A frail toddler in an oversized sports jersey is eyeing us like a private investigator inside the Marol Maroshi slums. To be fair, we would be surprised if these lanes had drawn in any camera wielding men like us in the past. Turns out, they have. Photographer and AI artist Varun Gupta, whose works caused the 1922-established Chhatrapati Shivaji Maharaj Vastu Sangrahalaya to embrace Artificial Intelligence (AI), beelined to these same lanes as a fresher to the city in 2017. He was merely hunting for inspiration, he said.

Gupta explained, “My sister worked for a bank in MIDC which brought with it modest living quarters in the neighbourhood. When I reached Mumbai from Allahabad, I camped there for a while. As a graphic designer, I was working on animated commercials for a finance company,” Gupta recalled. Life in a matchbox apartment in Mumbai can get monotonous, he remarked as he added, “I’d step out for a breath of fresh air from time to time. That’s how I first wandered into the Marol Maroshi slums.”

The stories Gupta found in these lanes that we’re walking with him on a clear monsoon day, would eventually shape his AI artworks. “I heard stories in these slums that would have been impossible to find in touristy spots in the city. As a visual storyteller, I felt at home in these lanes,” he recalled. A recurring theme in Gupta’s artwork is the human condition in underserved areas in the city. “I often wondered how life would be if Mumbai’s poorest had access to the city’s riches,” the artist said.

Among his popular works that imagined concepts like an extravagant Christmas celebration, and a utopian musical world inside Mumbai’s slums, came Gupta’s pièce de résistance, Cyborgbay. “The series was my twist on old Bombay inhabited by cyborgs [a term for futuristic bionic humans used in sci-fi pop-culture]. I had no idea so many people would like it,” he laughed. Among his fans was Nandini Sampat, who curated the new People of Mumbai exhibit at CSMVS’s Mumbai Gallery.

“I just happened to be at the right place at the right time, man,” Gupta made a candid admission. While the new gallery had exhibits aplenty from the city’s past and present, the gallery space reserved for a window to its future remained empty; until Gupta stepped in. “I was a bit flustered when I got the call from the Museum nearly two years after I released the series,” he admitted. The imaginative artworks will be on display at the Museum till September.

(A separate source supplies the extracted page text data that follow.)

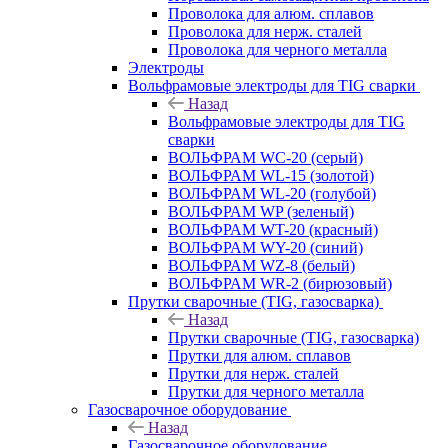
Проволока для алюм. сплавов
Проволока для нерж. сталей
Проволока для черного металла
Электроды
Вольфрамовые электроды для TIG сварки
Назад
Вольфрамовые электроды для TIG
сварки
ВОЛЬФРАМ WC-20 (серый)
ВОЛЬФРАМ WL-15 (золотой)
ВОЛЬФРАМ WL-20 (голубой)
ВОЛЬФРАМ WP (зеленый)
ВОЛЬФРАМ WT-20 (красный)
ВОЛЬФРАМ WY-20 (синий)
ВОЛЬФРАМ WZ-8 (белый)
ВОЛЬФРАМ WR-2 (бирюзовый)
Прутки сварочные (TIG, газосварка)
Назад
Прутки сварочные (TIG, газосварка)
Прутки для алюм. сплавов
Прутки для нерж. сталей
Прутки для черного металла
Газосварочное оборудование
Назад
Газосварочное оборудование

Over a quick meal at a restaurant not far away from the slums, we discuss our shared love and hate relationship with the city, its skyrocketing rentals, and of course, the ethical future of AI. “As far as the question of ownership goes, you’d have to see how much effort goes into each work before you form judgements. Countries worldwide are in an AI race. It would be counterproductive to curb AI in any form through laws in the country right now,” he suggested before signing off. We’re still digesting that bit.